Other examples of unfair treatment include less representation because of gender identity, and alerting levels of discrimination.

Almost exactly a year ago, I co-authored an Elite Daily article titled "8 Statistics That Expose The Truth About Transgender Discrimination." This piece explores the irrational prejudices bigots of the world still follow.

Being counted as a person by the US Census has been difficult or impossible for those who don't fit a "typical" male/female gender role.

Healthcare inequality is a major issue for transgender people as are legal issues associated with getting insurance, and obtaining a driver's license documented with the desired gender.
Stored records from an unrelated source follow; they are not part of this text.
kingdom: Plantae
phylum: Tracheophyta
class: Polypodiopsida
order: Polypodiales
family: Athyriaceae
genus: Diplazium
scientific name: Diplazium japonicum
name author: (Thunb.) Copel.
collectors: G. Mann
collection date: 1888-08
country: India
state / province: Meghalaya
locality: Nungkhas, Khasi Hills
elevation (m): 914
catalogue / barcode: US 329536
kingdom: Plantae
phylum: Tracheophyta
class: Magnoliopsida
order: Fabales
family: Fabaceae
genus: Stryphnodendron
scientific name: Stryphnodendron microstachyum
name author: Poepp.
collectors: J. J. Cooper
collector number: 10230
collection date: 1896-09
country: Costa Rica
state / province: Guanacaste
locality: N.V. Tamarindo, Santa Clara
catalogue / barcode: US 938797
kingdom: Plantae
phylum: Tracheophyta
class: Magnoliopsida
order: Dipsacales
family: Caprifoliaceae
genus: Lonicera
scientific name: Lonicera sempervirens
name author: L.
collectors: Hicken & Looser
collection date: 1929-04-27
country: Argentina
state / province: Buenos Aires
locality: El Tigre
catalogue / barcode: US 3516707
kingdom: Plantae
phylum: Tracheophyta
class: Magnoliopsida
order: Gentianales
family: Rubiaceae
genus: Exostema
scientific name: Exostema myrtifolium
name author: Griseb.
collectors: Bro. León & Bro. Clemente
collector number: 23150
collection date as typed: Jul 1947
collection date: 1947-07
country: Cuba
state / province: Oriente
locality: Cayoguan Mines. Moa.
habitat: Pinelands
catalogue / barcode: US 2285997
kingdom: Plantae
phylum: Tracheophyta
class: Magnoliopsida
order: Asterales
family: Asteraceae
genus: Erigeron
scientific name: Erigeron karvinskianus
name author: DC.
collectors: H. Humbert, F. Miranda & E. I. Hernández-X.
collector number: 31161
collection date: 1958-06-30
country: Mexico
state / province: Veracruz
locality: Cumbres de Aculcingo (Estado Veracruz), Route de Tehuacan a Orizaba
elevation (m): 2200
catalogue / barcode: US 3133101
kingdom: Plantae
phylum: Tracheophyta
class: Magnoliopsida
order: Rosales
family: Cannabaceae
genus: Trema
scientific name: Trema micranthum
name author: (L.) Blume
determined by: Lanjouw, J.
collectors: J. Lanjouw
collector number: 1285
While some places have fluid marriage laws, most states don't allow for "non-traditional" marriages. So, discrimination against trans couples and parents exists.

Biases for finding housing are too frequent because the majority of US states legally allow landlords to choose to not rent homes to transgender people.

This results in homelessness at an alarming rate.

Shelter inequality is a massive issue because many homeless shelters aren't safe spaces for trans people. They can refuse to let people in if their paperwork doesn't match their legal identification.

This homelessness results in transgender people sleeping in the streets and facing arrest.

In jail, there's mistreatment because they're placed into gender-specific living conditions which commonly make them feel uncomfortable and unsafe.

5. Misgendering Is Far Too Common

This concept is simple but still overlooked.

Oftentimes calling someone who's trans by the wrong gender can be a factor in suicide or in channeling suicidal thoughts.

This is especially the case when misgendering is deliberate, but that doesn't make accidental misgendering OK either.

Misgendering isn't OK.

If you aren't sure what a person's preferred pronoun is, referring to them with using "they/them" pronouns is acceptable for most people.

But remember: You can always simply ask your trans friends what they prefer in a supportive, kind manner.

So, How Do We Contribute To Changing Suicide Statistics?

Thankfully, stigmas aimed at transgender people continue to disintegrate.

This is largely to do with individuals and organizations growing and spreading ideas of equality.

Contribute to battling stigmas by calling out transphobic language and actions if you see them.

Do your part in showing support for trans people you know, as well as people transitioning in the future.

If you'd like to help transgender organizations, consider donating to GLAAD, the National Center for Transgender Equality, the Black Trans Advocacy group and SPART*A.

These organizations, as well as many others, hugely benefit from money donated or volunteer hours worked.